[[ DATA SECTION open ]]

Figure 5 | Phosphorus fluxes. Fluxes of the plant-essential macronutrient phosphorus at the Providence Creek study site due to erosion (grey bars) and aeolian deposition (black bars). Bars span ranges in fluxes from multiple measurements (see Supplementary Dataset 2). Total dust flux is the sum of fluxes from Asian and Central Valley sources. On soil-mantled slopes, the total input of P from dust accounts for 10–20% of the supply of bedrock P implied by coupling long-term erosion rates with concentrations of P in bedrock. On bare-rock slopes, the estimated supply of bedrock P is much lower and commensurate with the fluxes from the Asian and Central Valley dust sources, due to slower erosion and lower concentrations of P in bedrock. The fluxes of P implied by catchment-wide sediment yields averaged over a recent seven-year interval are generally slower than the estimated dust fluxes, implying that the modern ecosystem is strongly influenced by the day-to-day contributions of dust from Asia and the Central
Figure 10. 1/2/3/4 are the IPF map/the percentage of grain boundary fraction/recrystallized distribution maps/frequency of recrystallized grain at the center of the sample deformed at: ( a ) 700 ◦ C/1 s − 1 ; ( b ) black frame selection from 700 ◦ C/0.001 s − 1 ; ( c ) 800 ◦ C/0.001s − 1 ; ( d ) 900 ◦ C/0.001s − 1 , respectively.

[[ DATA SECTION closed ]]
[[ DATA SECTION open ]]

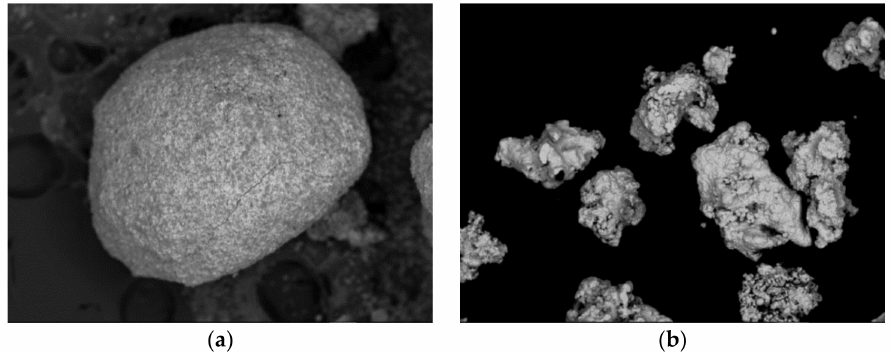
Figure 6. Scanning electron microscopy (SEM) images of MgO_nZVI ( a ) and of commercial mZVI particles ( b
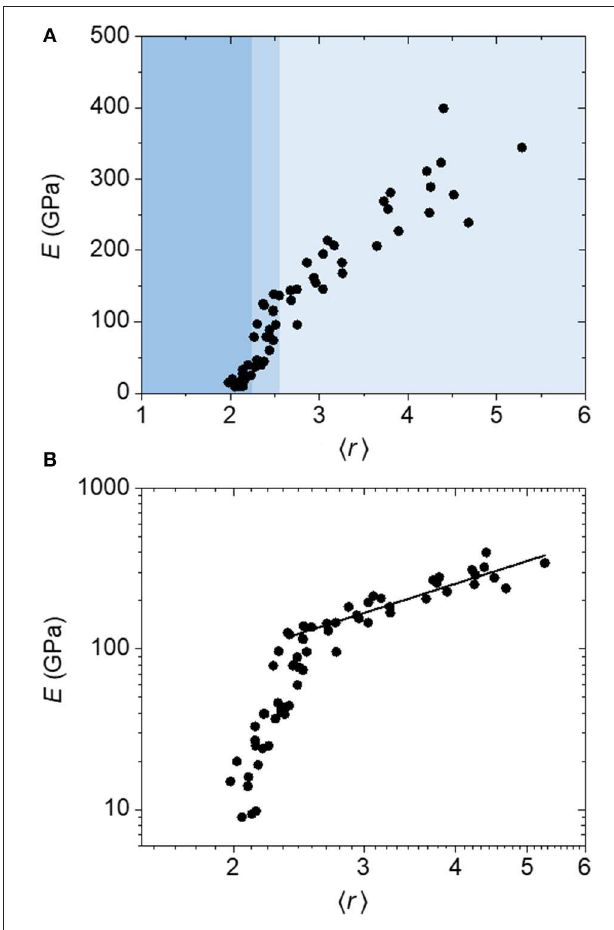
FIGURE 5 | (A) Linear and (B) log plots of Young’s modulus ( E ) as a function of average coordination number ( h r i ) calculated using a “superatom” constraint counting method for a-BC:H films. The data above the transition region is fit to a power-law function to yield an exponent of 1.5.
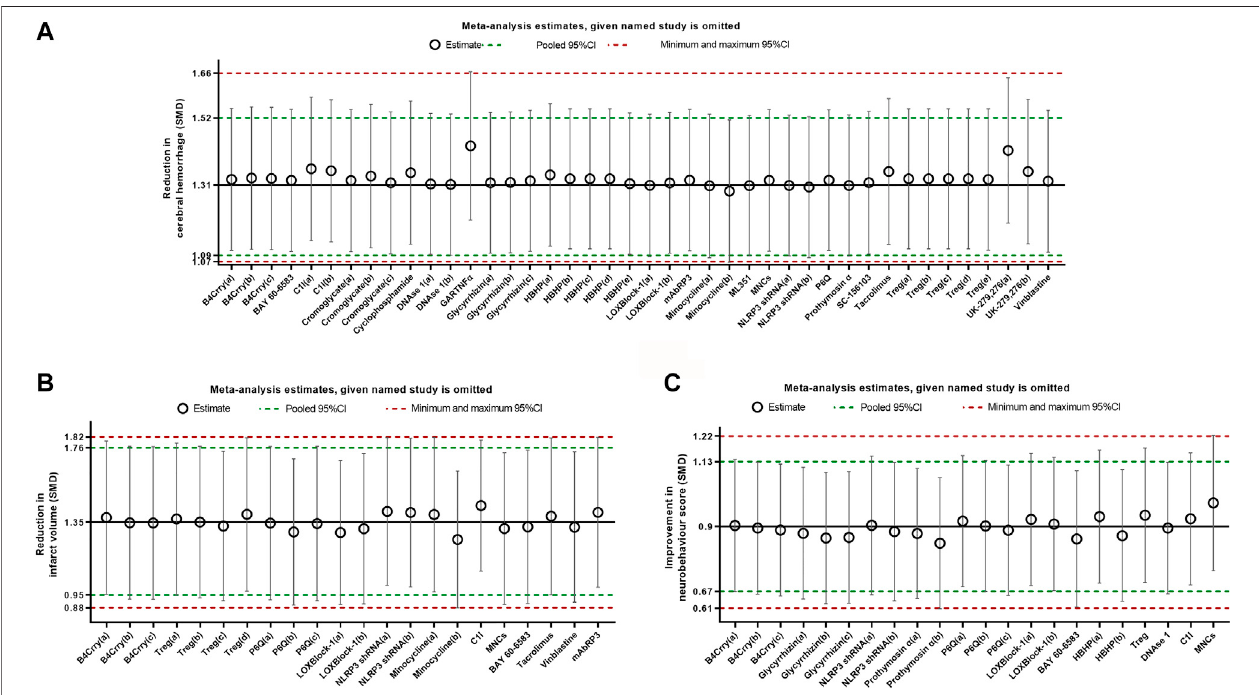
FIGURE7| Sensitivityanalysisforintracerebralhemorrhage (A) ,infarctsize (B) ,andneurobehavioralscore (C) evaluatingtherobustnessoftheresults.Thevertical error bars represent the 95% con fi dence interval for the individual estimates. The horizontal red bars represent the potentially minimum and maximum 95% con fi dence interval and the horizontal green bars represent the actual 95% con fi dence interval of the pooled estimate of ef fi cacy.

[[ DATA SECTION closed ]]

### GOAL OF THE EXERCISE
Looking above, find the stretch of lines that opens with the one holding "Figure 6. Scanning" and closes with the one holding "FIGURE7| Sensitivityanalysisforintracerebralhemorrhage (A)". Copy it exactly, pictures excluded.

### ANSWER TO THIS PROBLEM
Figure 6. Scanning electron microscopy (SEM) images of MgO_nZVI ( a ) and of commercial mZVI particles ( b
FIGURE 5 | (A) Linear and (B) log plots of Young’s modulus ( E ) as a function of average coordination number ( h r i ) calculated using a “superatom” constraint counting method for a-BC:H films. The data above the transition region is fit to a power-law function to yield an exponent of 1.5.
FIGURE7| Sensitivityanalysisforintracerebralhemorrhage (A) ,infarctsize (B) ,andneurobehavioralscore (C) evaluatingtherobustnessoftheresults.Thevertical error bars represent the 95% con fi dence interval for the individual estimates. The horizontal red bars represent the potentially minimum and maximum 95% con fi dence interval and the horizontal green bars represent the actual 95% con fi dence interval of the pooled estimate of ef fi cacy.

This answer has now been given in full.